If Thomas is at first reprimanded for his lack of faith, his confession is the culmination of the Easter appearances of Jesus, the great proclamation towards which John’s whole gospel is aimed: “My Lord and my God!”
Surprisingly enough, Jesus’ blessing is not for the disciples or for Thomas. Jesus turns away from his own time and addresses all those who come afterward. He is speaking to us: “Happy are those who have not seen and yet believe.” It is for us that the gospel is written, we are the audience who has heard the story and are now called to believe, to say with Thomas, “My Lord and my God.”
Jesus then extends three surprising gifts to those who believe. First, Jesus gives peace. He imparts it, he does not just wish it — “Peace to you.” Not “May peace be with you,” but Peace to you: my peace. Not as the world gives, but peace as I give it and no one can take away.
Secondly, he shows the disciples his wounds — they see and believe. It’s a surprise, although we have grown so used to it we don’t realize that at first. For this is the only reference in scripture to the nails with which Jesus was crucified and the wound made by the soldier’s spear [John 19:34]. And when they believe it is truly he, Jesus commands his disciples to continue his mission, the work he was given by the Father.

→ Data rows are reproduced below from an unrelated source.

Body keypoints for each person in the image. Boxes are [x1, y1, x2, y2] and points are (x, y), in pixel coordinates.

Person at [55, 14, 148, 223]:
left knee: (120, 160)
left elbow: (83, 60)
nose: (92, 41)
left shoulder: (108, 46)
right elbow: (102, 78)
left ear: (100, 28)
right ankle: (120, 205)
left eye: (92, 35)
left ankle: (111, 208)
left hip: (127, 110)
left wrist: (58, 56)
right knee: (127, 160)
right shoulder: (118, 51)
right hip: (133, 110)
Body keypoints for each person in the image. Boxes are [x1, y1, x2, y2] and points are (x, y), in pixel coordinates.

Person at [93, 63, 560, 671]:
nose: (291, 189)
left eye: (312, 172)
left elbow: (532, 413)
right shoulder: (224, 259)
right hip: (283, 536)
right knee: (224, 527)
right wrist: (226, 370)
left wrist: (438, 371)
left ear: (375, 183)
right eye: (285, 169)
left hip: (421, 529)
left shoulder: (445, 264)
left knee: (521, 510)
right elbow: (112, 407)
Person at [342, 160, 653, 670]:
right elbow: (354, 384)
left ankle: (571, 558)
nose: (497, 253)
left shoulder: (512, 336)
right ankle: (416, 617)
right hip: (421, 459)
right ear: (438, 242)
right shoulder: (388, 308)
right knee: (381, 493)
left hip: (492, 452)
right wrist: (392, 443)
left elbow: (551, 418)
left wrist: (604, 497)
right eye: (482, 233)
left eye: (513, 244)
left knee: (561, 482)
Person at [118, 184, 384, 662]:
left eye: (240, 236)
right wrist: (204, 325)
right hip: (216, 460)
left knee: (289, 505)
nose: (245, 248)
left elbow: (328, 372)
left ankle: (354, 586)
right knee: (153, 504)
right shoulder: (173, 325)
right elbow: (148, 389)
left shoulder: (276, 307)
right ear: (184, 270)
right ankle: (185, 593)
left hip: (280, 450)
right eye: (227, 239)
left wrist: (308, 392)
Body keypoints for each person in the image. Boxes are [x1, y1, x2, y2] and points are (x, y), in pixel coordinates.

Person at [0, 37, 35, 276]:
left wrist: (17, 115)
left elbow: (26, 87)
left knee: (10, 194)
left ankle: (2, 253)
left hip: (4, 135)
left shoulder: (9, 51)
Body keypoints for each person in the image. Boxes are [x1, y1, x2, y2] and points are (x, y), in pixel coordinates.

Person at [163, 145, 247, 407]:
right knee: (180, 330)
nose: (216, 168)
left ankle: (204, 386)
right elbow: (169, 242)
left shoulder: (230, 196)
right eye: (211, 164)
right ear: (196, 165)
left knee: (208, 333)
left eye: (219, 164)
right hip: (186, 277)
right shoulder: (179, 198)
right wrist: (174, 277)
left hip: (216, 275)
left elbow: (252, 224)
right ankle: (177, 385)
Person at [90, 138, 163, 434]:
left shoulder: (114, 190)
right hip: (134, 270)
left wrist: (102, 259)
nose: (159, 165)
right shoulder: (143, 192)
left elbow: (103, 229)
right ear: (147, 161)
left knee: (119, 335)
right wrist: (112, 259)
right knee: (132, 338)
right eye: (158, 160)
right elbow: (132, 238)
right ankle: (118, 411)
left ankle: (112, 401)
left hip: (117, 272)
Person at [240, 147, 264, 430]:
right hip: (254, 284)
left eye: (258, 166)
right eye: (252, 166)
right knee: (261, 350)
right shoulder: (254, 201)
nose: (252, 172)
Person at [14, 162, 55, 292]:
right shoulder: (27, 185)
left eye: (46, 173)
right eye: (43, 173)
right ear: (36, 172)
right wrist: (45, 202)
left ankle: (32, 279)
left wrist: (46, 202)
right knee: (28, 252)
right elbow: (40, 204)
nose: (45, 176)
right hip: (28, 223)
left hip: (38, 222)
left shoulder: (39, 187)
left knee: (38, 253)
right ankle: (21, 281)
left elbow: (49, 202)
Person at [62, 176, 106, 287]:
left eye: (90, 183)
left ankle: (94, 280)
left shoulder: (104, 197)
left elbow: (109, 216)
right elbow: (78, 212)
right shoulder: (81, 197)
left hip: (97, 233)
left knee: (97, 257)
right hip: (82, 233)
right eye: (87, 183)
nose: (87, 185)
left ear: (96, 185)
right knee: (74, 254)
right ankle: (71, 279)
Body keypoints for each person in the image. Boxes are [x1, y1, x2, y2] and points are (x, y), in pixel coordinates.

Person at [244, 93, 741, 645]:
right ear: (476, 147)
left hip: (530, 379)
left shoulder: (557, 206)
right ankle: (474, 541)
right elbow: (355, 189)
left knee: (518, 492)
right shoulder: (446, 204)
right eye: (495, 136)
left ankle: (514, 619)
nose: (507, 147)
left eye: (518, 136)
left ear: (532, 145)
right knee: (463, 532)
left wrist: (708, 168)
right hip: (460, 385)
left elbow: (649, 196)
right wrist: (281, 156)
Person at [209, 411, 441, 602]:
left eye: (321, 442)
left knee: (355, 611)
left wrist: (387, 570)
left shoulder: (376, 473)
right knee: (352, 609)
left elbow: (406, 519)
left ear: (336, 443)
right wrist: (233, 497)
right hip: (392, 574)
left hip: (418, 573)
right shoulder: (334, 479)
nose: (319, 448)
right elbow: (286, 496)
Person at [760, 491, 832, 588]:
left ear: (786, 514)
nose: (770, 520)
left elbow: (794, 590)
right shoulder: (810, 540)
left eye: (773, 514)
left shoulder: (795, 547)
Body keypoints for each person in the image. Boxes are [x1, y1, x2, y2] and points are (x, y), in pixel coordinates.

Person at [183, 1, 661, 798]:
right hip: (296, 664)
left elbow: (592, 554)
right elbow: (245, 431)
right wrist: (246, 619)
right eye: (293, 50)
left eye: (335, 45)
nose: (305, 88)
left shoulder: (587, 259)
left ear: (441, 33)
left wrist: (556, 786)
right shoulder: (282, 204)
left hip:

But there is more to come: the third gift, his own Spirit, which he breathes on them. With the Holy Spirit comes the power, the authority, the charge to forgive sins — which was the work that Jesus came to do. Forgiveness is the sign of the Spirit of Jesus at work in the community. It is what God’s mercy – and ours – is all about. Where forgiveness is found, we can be sure the Spirit of Christ is present. Where it is missing, that Spirit has fled. St. Paul lays it out plainly in his letter to the Christians in the small Greek town of Colossae:
“Because you are God’s chosen ones, holy and beloved, clothe yourselves with heartfelt mercy, with kindness, humility, meekness, and patience. Bear with one another. Forgive whatever grievances you have against one another. Forgive as the Lord has forgiven you. Above all these put on love which binds the rest together in perfect harmony” [Col. 3:12-15].
Thanks to John’s Gospel, St. Thomas the Doubtful Apostle is perhaps more than anyone else the patron saint of those called to faith today. Like Thomas we are tempted by the lure of signs and wonders, and would like to withhold faith until we have seen, touched, weighed and tasted, and if at all possible put it on our credit card. But true and lasting Faith comes through hearing the word of God with a heart open to good news. It may need to be a heart bruised and even crushed by the world’s cares and assaults, but it is a heart in which compassion, kindness, and forgiveness dwell and where the peace that only God can give has found its truest home. It is the heart of mercy.